Dataset items:

=-=-=

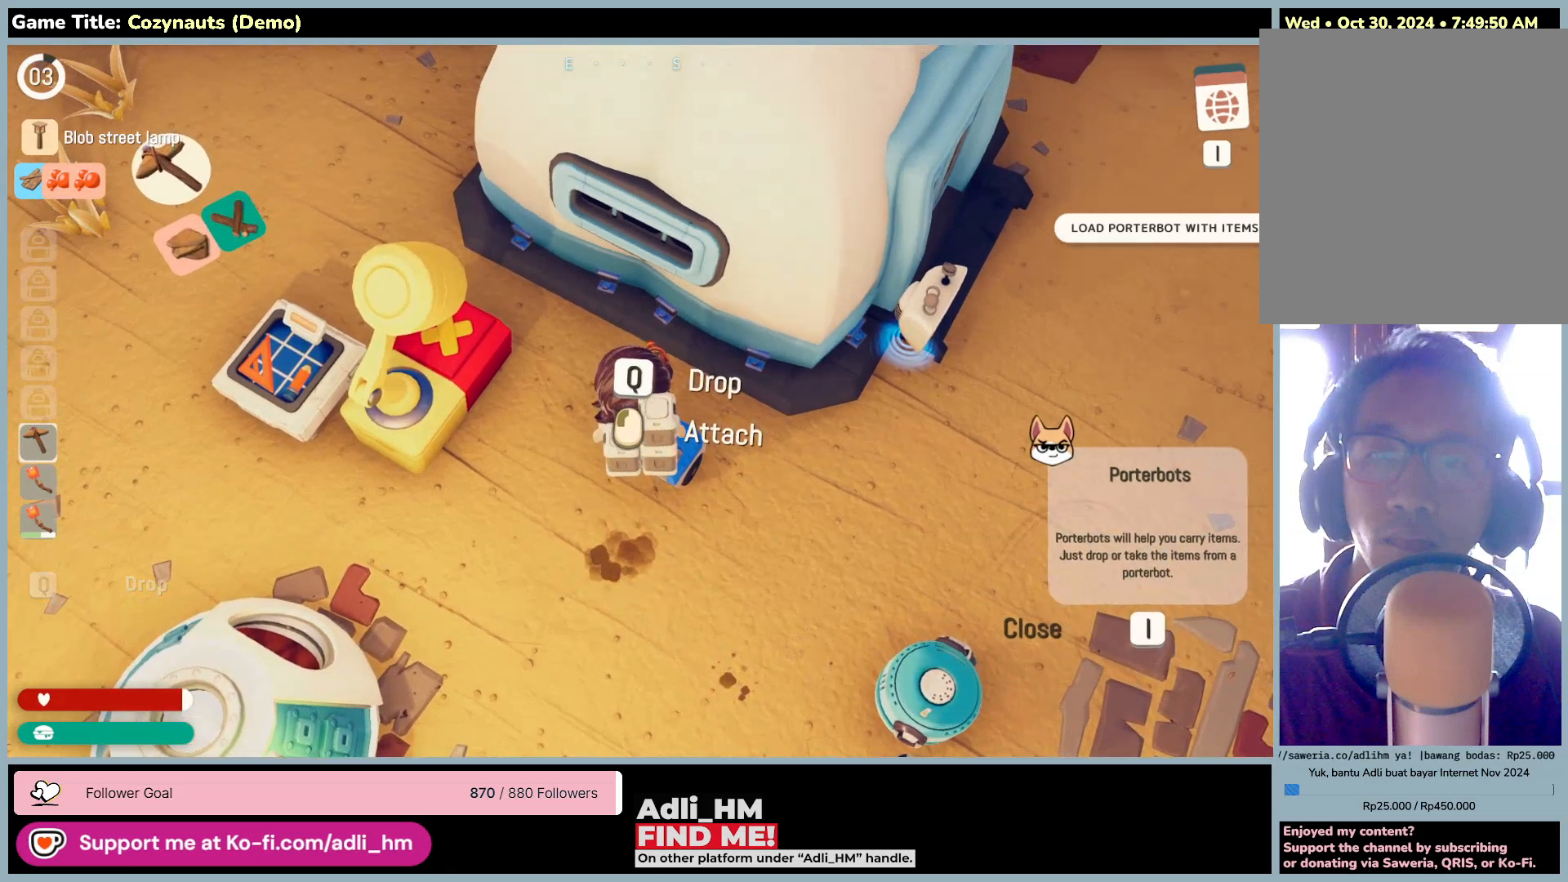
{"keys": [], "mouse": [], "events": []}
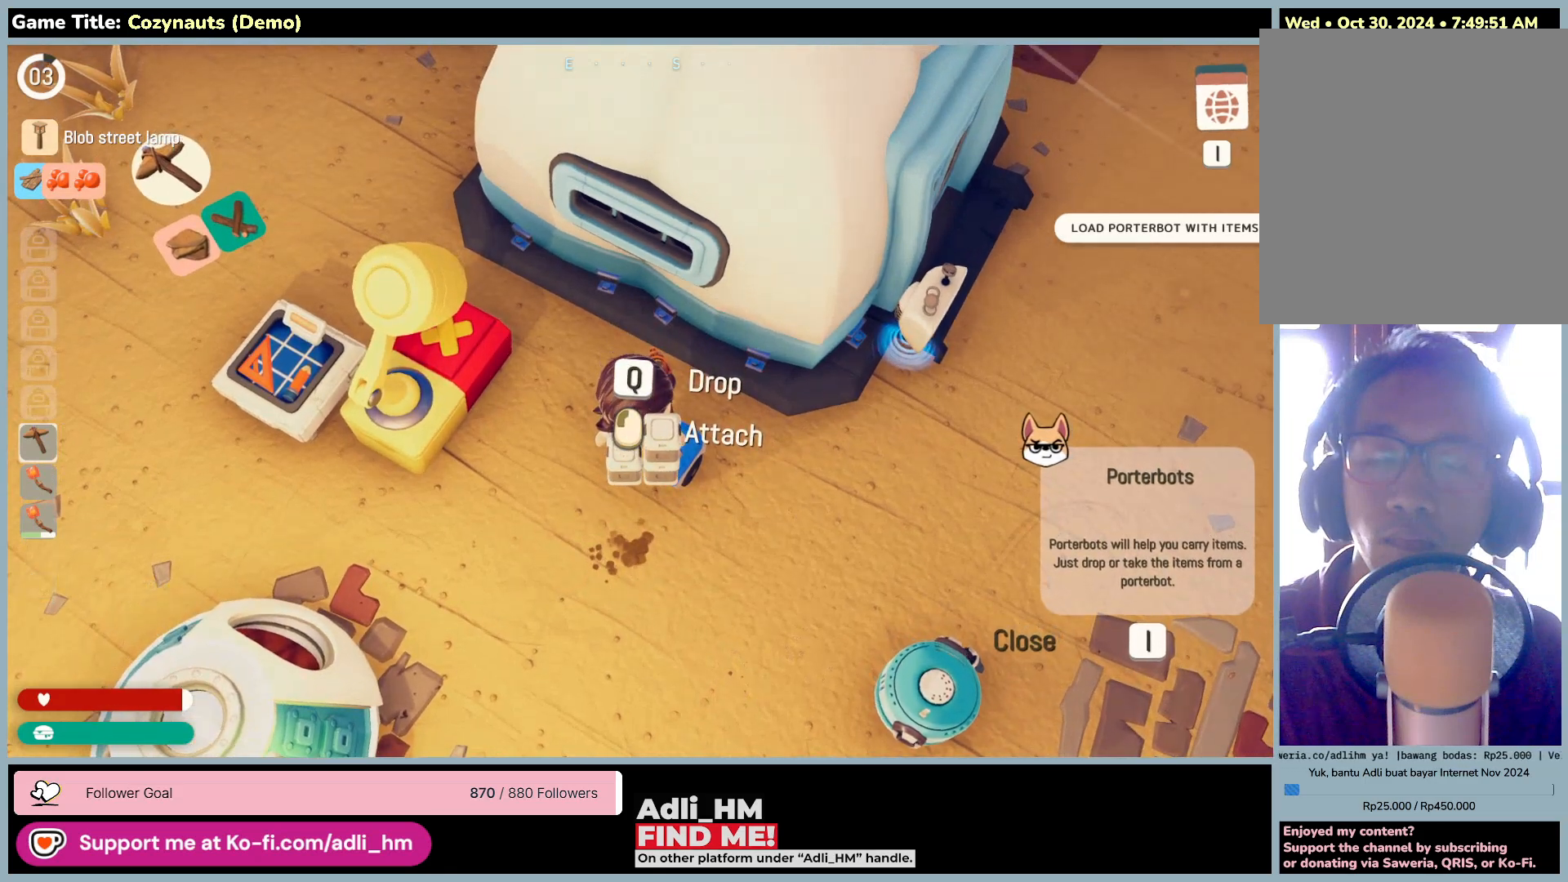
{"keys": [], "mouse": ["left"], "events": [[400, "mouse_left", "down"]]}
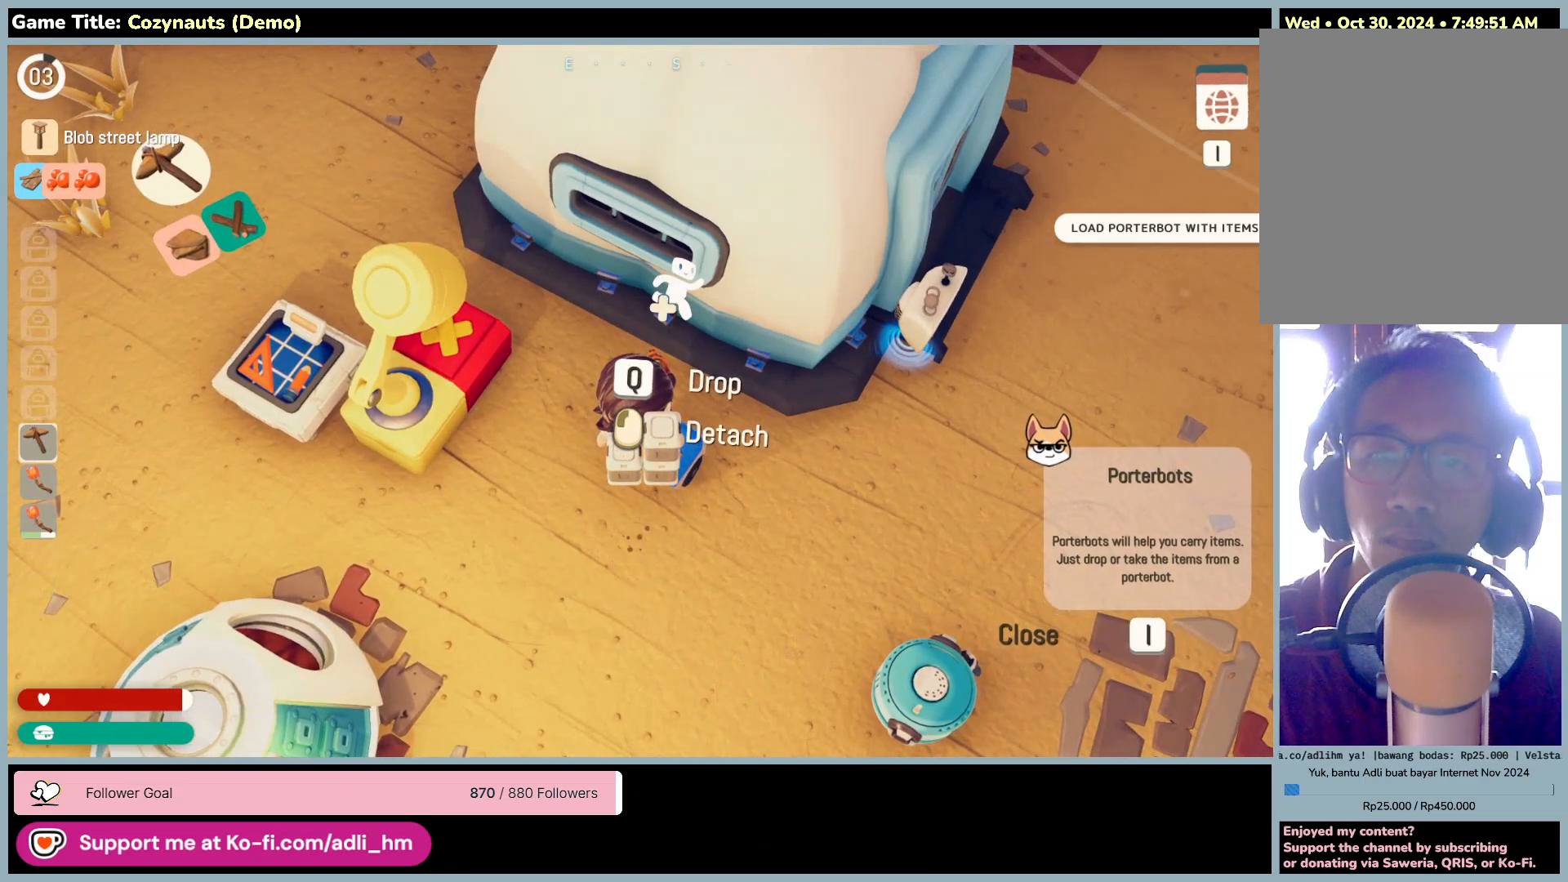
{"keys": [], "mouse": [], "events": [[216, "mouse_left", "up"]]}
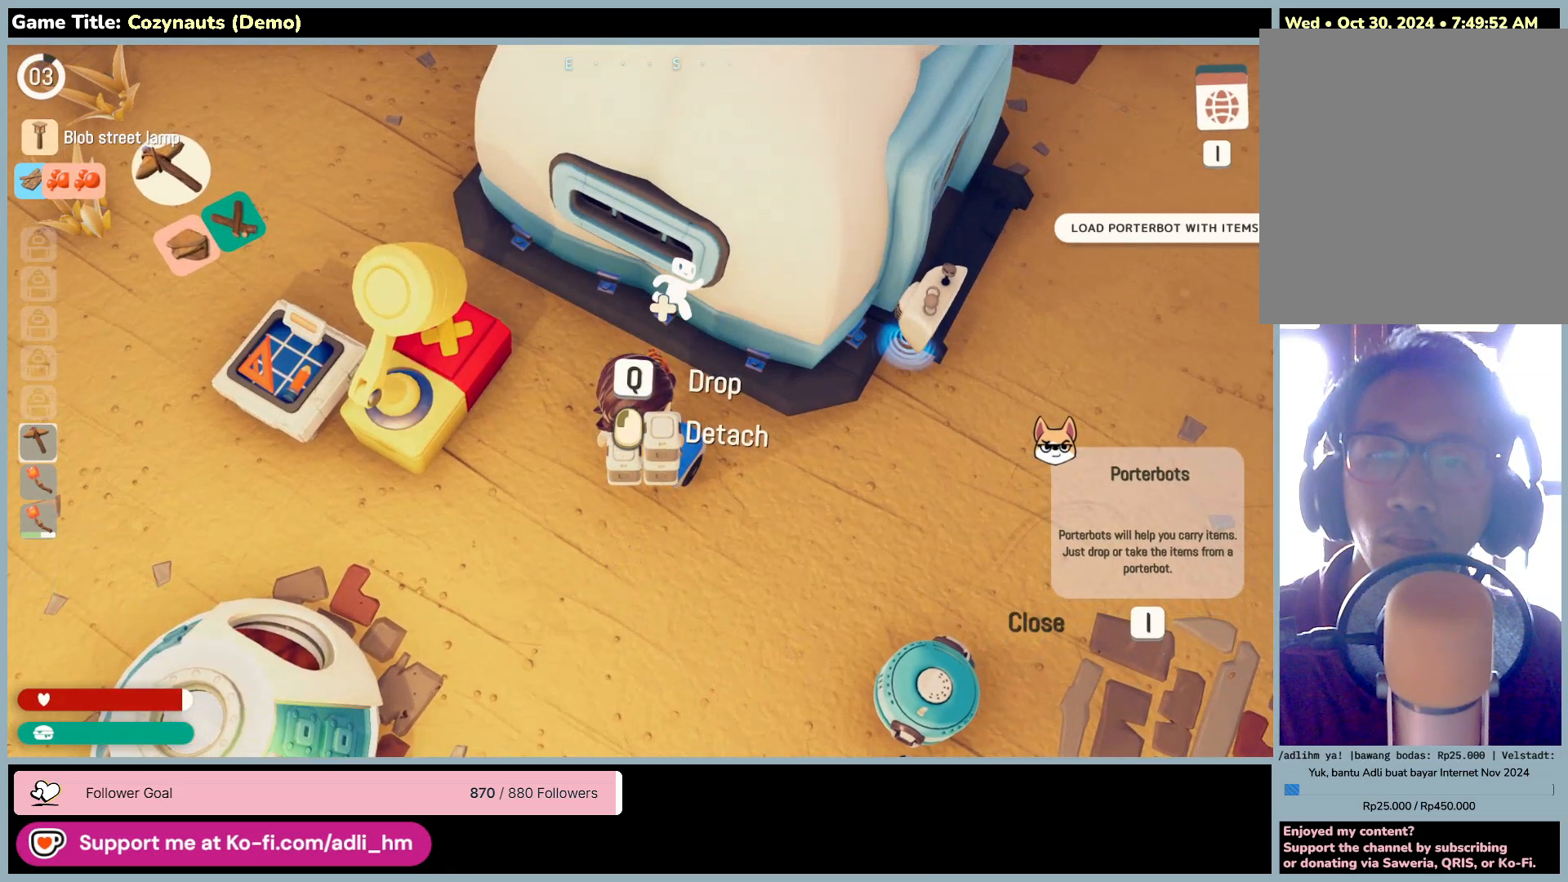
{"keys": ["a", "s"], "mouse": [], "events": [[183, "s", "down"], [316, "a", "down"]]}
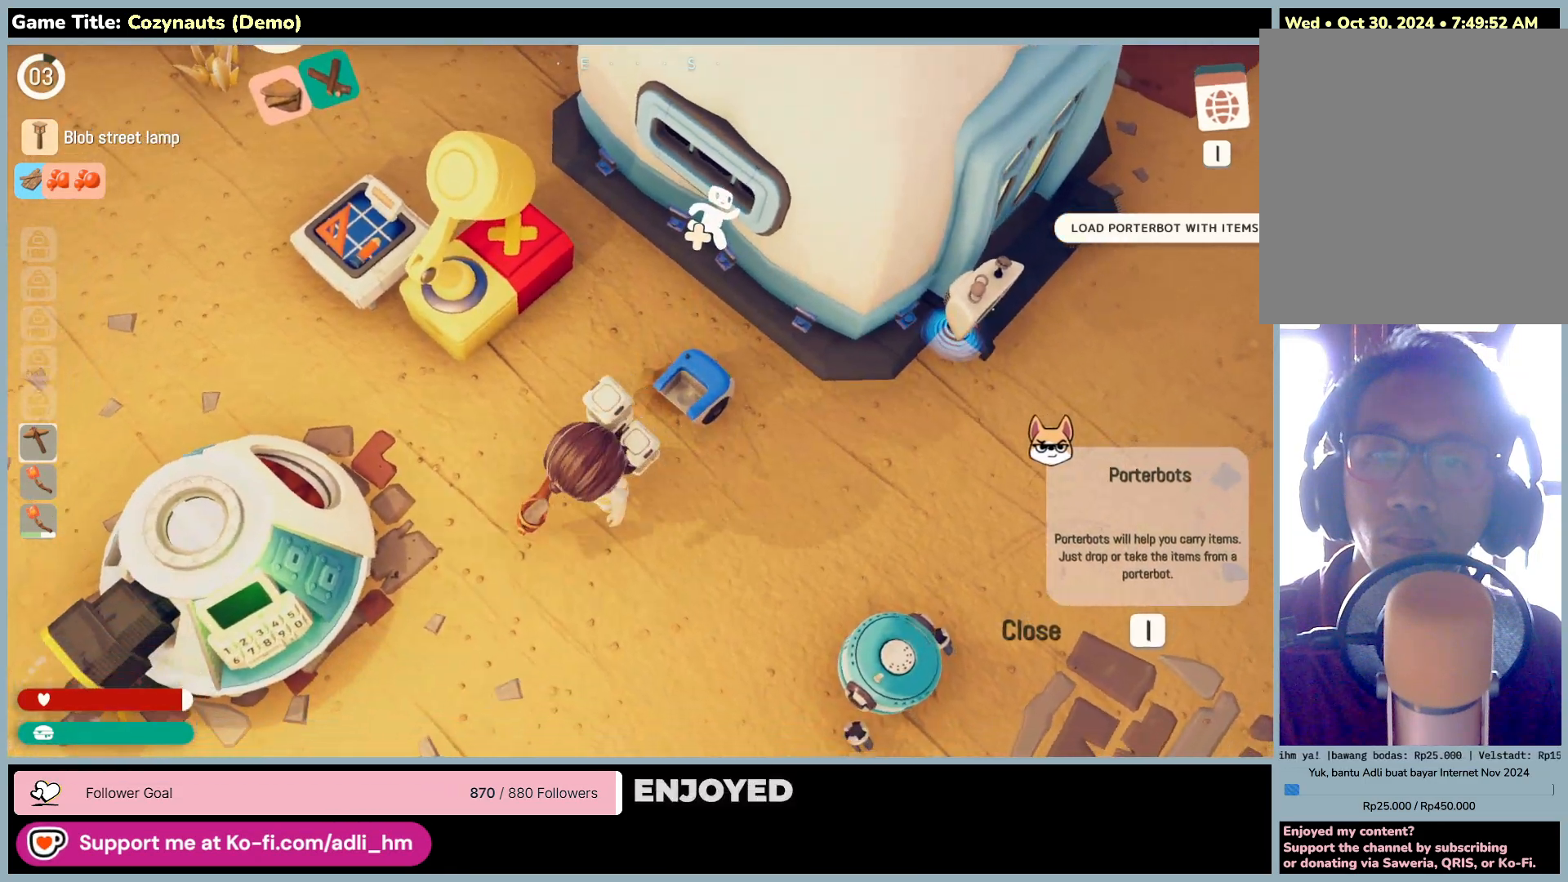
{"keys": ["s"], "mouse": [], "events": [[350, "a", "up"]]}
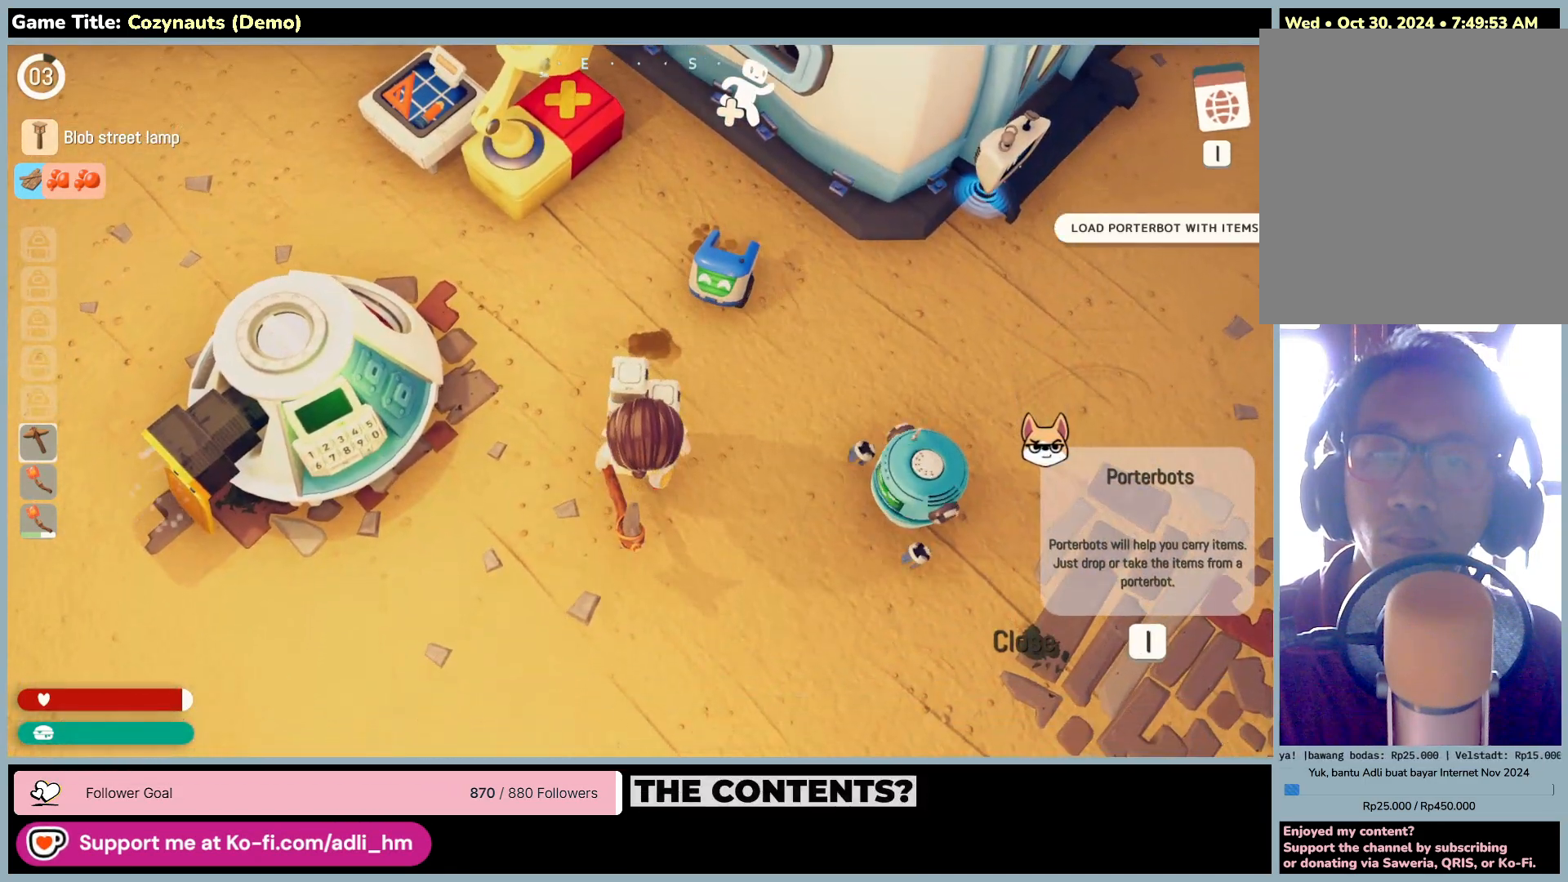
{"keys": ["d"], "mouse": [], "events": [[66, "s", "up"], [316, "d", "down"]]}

=-=-=

### Prompt
Above are the records; print them all exactly and keep the pictures out.

### Output for this exercise
{"keys": [], "mouse": [], "events": []}
{"keys": [], "mouse": ["left"], "events": [[400, "mouse_left", "down"]]}
{"keys": [], "mouse": [], "events": [[216, "mouse_left", "up"]]}
{"keys": ["a", "s"], "mouse": [], "events": [[183, "s", "down"], [316, "a", "down"]]}
{"keys": ["s"], "mouse": [], "events": [[350, "a", "up"]]}
{"keys": ["d"], "mouse": [], "events": [[66, "s", "up"], [316, "d", "down"]]}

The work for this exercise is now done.